One team gets into the zone. The other team gets rattled and collapses. That's a recipe for a blowout in any sport. You usually don't see such an epic collapse at this level, but ....
Y'all might remember the Redskins' (can I say that here?) perfect quarter vs. Denver in Superbowl 22. Doug Williams, a solid journeyman quarterback, was surrounded by a good defense, the posse, and the Hogs, and had a great season. Against Denver, the 'Skins came up with a perfect second quarter and scored 35 points. They could do no wrong, Denver could do no right, and boom. That's what happened today for a twelve minute stretch in Germany vs. Brazil. It's beautiful, scary, and eerie to watch.

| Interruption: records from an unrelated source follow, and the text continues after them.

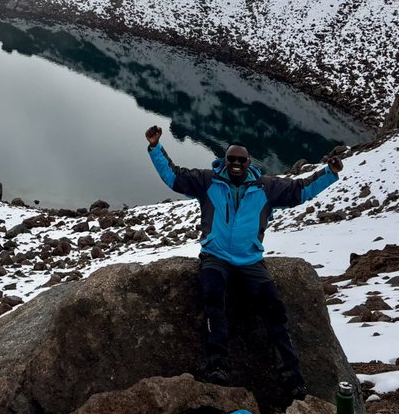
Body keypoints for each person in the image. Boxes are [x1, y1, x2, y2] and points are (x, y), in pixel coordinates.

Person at [145, 125, 343, 398]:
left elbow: (300, 190)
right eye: (232, 159)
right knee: (213, 297)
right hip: (215, 257)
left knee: (274, 308)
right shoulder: (209, 181)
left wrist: (329, 174)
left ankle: (292, 377)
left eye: (241, 160)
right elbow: (174, 177)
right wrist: (155, 148)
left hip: (250, 260)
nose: (236, 164)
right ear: (225, 161)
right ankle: (219, 366)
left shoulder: (266, 188)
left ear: (249, 163)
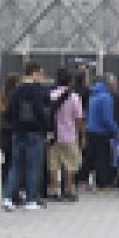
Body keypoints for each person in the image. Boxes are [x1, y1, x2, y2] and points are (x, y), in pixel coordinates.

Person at [2, 63, 48, 211]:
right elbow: (41, 112)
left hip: (17, 132)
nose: (41, 77)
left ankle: (8, 198)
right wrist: (45, 128)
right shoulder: (36, 91)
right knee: (31, 167)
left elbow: (8, 113)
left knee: (15, 166)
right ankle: (30, 200)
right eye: (40, 73)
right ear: (34, 73)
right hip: (34, 133)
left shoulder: (16, 91)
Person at [45, 69, 84, 202]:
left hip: (53, 135)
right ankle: (68, 190)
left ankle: (53, 190)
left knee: (53, 164)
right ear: (70, 81)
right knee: (70, 164)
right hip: (69, 134)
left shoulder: (51, 95)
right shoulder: (74, 97)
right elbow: (78, 118)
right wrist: (80, 134)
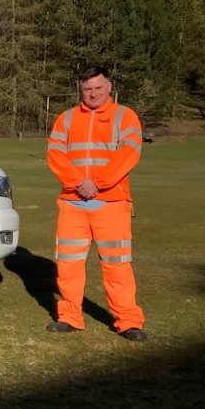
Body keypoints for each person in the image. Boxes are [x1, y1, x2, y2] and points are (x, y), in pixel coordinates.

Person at [46, 67, 146, 341]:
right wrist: (79, 181)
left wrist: (98, 182)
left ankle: (128, 321)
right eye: (88, 89)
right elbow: (55, 154)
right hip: (73, 202)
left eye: (99, 88)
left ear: (110, 87)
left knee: (117, 265)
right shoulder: (65, 119)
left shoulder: (125, 116)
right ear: (80, 89)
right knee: (68, 264)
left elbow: (129, 153)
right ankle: (69, 316)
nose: (93, 93)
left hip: (111, 203)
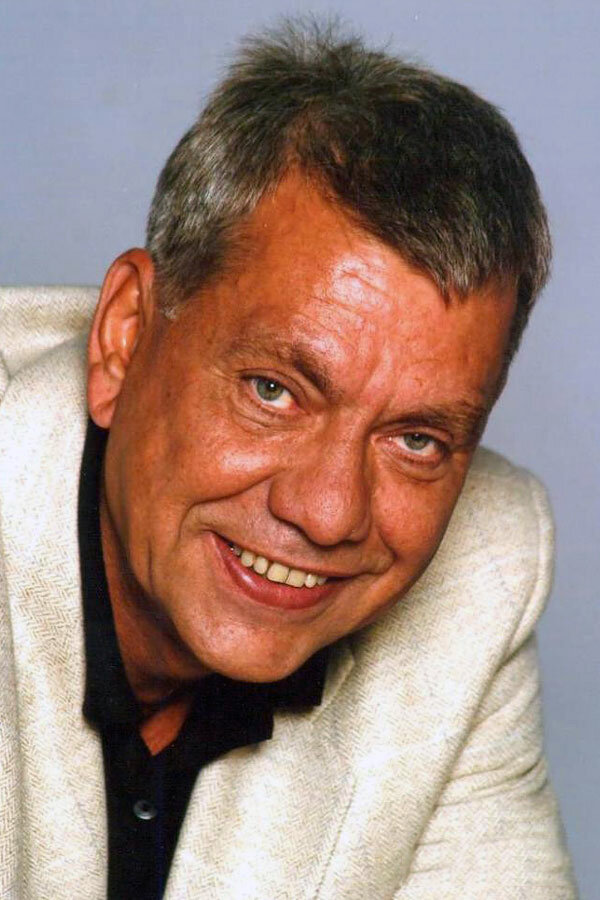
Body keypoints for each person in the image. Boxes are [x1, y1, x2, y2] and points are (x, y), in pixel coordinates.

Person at [0, 19, 578, 900]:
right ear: (124, 338)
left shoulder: (483, 576)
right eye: (274, 391)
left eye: (416, 440)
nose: (328, 511)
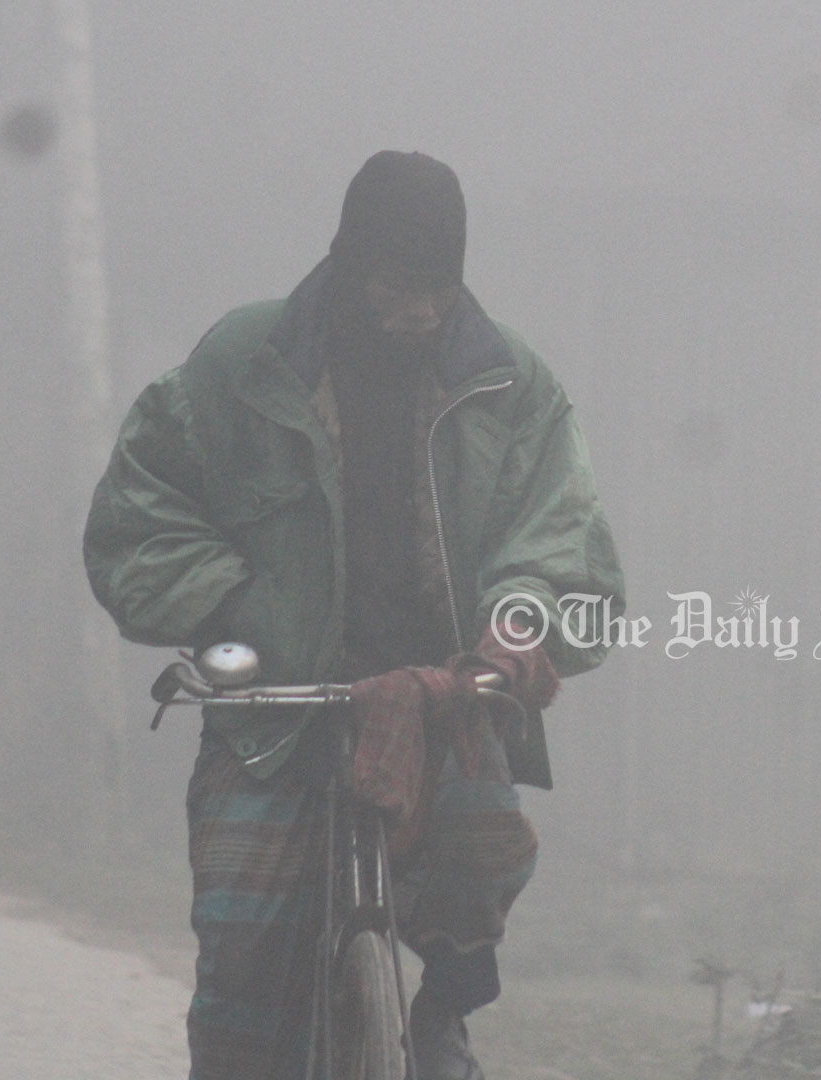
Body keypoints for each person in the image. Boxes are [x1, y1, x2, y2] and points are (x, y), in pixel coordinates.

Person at [83, 150, 625, 1080]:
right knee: (242, 971)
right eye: (398, 284)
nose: (420, 309)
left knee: (480, 865)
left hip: (445, 701)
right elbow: (140, 516)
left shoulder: (507, 383)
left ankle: (444, 1013)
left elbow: (560, 533)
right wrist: (229, 605)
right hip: (278, 709)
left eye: (440, 288)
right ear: (348, 264)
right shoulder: (239, 366)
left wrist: (518, 625)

Of the sports with which I'm most familiar, basketball is the most prone to this sort of thing. You are plugging along on a pretty competitive game, the score one minute is 36-32, and the next time you look up, it's suddenly 58-34. The big difference in basketball is that the coach can call a time out to try to break the momentum. Sometimes that works, sometimes it doesn't.
In the ten years I've watched my daughters play soccer (ok, not quite at the World Cup level ....), I've seem my older daughter's team, a reasonably competitive travel team, lose one game that looked as ugly. Fortunately, they've had perhaps three games that broke big the other way. That's over ten years. It happens.
It's probably rarer in soccer than most other sports because of the dearth of scoring, but there are exceptions. We saw one today. History ... and I only wonder how much Germany could have scored if they hadn't called off the dogs after the fourth goal.
oor last year’s super bowl when denver flubbed the first hike and never recovered.
Byline: Grantland Rice
"The weather was perfect. So were the Bears."
NFL championship. Final score: Bears 73, Redskins 0
Ahem, you were saying...?
I knew someone would bring up the broncos, but this is worse than anything the broncos have done. Denver never built a half dozen stadiums and then lost the súper bowl.